Back then, I measured my worth by how small I could become. Running gave me a way out of that spiral — a way to eat, to feel proud, to want strength instead of erasure. Today, I weigh more than I ever have as an adult, and some days that is hard to carry. But it’s also true that I feel more confident than I ever have, because I know this body is fit, fast, and resilient. I’m the strongest and fastest I’ve ever been and no amount of thigh wobble can disrupt that.
This week I’ve been wrestling with shame again, and yet I keep coming back to the same truth: I don’t have to love how my body looks to respect what it does. Swimsuit season can be so hard for someone dealing with body dysmorphia.
It’s especially hard not being able to restrict my calories knowing the risk it brings to the table in terms of risking another injury which would take me out of running again. I can’t risk it, so I eat, and I don’t want to.

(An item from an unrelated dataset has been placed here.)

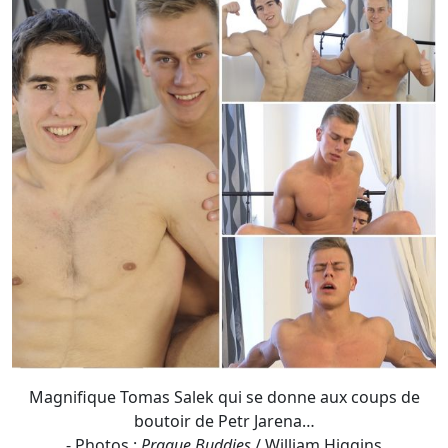
Magnifique Tomas Salek qui se donne aux coups de
boutoir de Petr Jarena…
- Photos :
Prague Buddies
/ William Higgins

I drink the high calorie recovery drinks this week and really don’t want to.
But I’m pushing myself as hard as I can to be strong. Because right now, I don’t want to be strong, I want to be ok and at the moment I’m just not.
So I’m carrying these mantras with me into the last eight weeks:
-This body is not decoration — it is an engine.
-Strong doesn’t always look like I imagined, but strong feels like freedom.
-Every ounce of water weight is not weakness — it’s fuel.
-Respecting my body is how I’ll cross the finish line.
Eight weeks to go. And this time, I’m choosing pride over punishment.